For the remainder of the semester, you will be working on our distributed art auction system. At regular intervals, we will be meeting as a class to discuss particular parts of the system and how they interact.
Clif and I have identified seven key parts of the system.
By Friday, we will assign groups to these projects.
In order to make successful progress on the system, you will need to meet a number of milestones.
By Tuesday, April 20, 1999, you should have a summary of what you expect your portion to do, what classes it will require, and how you your classes will interact with the surrounding classes. For example, ``When the user enters an artists' name in the artist administrator, I will call these methods of these components. The response will be returned to me in this way.
We will discuss these summaries and their implications on Wednesday, April 21, 1999.

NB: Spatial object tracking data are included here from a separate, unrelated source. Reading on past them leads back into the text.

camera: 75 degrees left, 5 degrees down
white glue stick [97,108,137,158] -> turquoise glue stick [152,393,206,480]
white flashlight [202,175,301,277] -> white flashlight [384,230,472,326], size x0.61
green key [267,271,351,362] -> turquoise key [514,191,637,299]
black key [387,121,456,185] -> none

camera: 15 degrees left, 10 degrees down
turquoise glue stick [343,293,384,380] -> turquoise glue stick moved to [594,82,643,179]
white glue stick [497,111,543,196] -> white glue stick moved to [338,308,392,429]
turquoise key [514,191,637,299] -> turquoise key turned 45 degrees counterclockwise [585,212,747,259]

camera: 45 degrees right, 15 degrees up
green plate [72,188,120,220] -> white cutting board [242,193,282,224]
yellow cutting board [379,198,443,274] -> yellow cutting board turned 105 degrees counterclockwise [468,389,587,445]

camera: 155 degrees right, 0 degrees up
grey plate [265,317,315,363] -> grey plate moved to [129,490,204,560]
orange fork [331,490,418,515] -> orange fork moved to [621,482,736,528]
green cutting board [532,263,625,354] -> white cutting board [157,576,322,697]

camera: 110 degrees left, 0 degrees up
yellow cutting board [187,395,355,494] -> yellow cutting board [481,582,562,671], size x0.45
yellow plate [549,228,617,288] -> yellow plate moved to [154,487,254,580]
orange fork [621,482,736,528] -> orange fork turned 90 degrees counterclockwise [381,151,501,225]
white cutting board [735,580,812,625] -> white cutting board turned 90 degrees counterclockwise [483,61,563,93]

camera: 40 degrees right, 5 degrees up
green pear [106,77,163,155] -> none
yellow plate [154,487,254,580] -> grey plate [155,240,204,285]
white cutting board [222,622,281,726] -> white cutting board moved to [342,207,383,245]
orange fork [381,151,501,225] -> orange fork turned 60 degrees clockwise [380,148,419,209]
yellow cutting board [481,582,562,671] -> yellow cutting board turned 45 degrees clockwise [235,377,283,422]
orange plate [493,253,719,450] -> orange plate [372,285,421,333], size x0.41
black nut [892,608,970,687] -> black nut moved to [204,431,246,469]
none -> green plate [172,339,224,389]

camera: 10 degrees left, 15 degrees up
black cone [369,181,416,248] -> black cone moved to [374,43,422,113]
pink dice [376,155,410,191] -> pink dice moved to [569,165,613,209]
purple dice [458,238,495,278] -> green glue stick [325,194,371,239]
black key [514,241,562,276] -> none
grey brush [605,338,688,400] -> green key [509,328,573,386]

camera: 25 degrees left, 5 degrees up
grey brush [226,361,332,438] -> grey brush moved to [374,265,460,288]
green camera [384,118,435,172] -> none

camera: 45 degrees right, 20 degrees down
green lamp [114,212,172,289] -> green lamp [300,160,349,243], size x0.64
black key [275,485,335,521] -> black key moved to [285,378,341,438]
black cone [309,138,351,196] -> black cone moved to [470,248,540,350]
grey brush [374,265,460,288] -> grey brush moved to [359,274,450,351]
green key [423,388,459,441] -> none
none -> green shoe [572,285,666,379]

By Tuesday, April 27, 1999, you should have a ``skeleton'' for each class you are responsible for building. The skeleton will include the methods headers, their descriptions, and their pre- and post-conditions. You will use stubs for the bodies. Those of you creating GUIs will also need to have the basics built (that is, all the components created and layed-out; the components need not work).
On Wednesday, April 28, 1999, we will discuss these class descriptions and possible GUIs.
By Tuesday, May 4, 1999, you should have a rough implementation of all your classes. Your things should work correctly by themselves.
By Monday, May 10, 1999, your classes should work correctly with the related classes. You will need to coordinate with other groups for testing. We will use lunchtime on Monday to demonstrate the project.
On Friday, May 14, 1999, each group should turn in a four page report on your project. It should summarize the design decisions, give enough information for other people to use your project, and also give enough information for other people to modify your project. Each student is also responsible for a one page report reflecting on the process by which you built the project (what was good, what was bad).